[Input records]
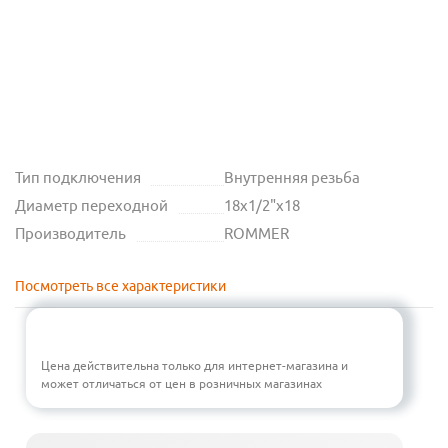
Тип подключения
Внутренняя резьба
Диаметр переходной
18х1/2"х18
Производитель
ROMMER
Посмотреть все характеристики
Цена действительна только для интернет-магазина и
может отличаться от цен в розничных магазинах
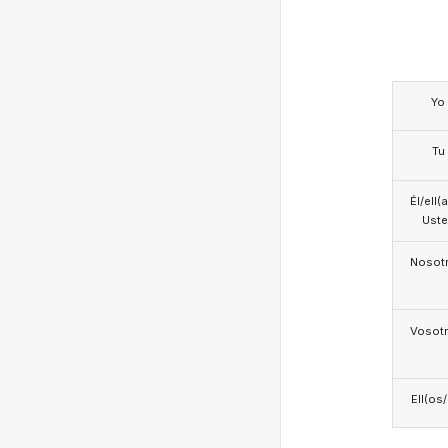
Yo
Tu
Él/ell(
Ust
Nosotr
Vosotr
Ell(os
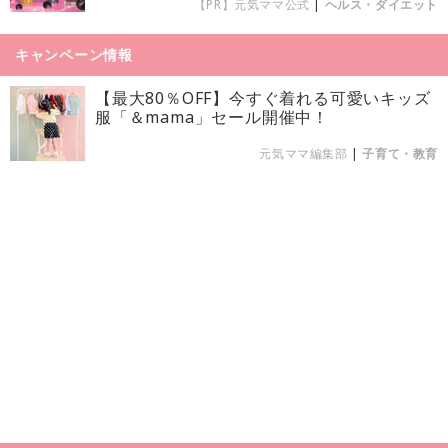
【PR】元気ママ公式
|
ヘルス・ダイエット
キャンペーン情報
【最大80％OFF】今すぐ着れる可愛いキッズ
服「＆mama」セール開催中！
元気ママ編集部
|
子育て・教育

[To-do item]
A word-for-word copy of the records above is needed, pictures excluded.

[Result of the task]
Тип подключения
Внутренняя резьба
Диаметр переходной
18х1/2"х18
Производитель
ROMMER
Посмотреть все характеристики
Цена действительна только для интернет-магазина и
может отличаться от цен в розничных магазинах
Yo
Tu
Él/ell(
Ust
Nosotr
Vosotr
Ell(os
【PR】元気ママ公式
|
ヘルス・ダイエット
キャンペーン情報
【最大80％OFF】今すぐ着れる可愛いキッズ
服「＆mama」セール開催中！
元気ママ編集部
|
子育て・教育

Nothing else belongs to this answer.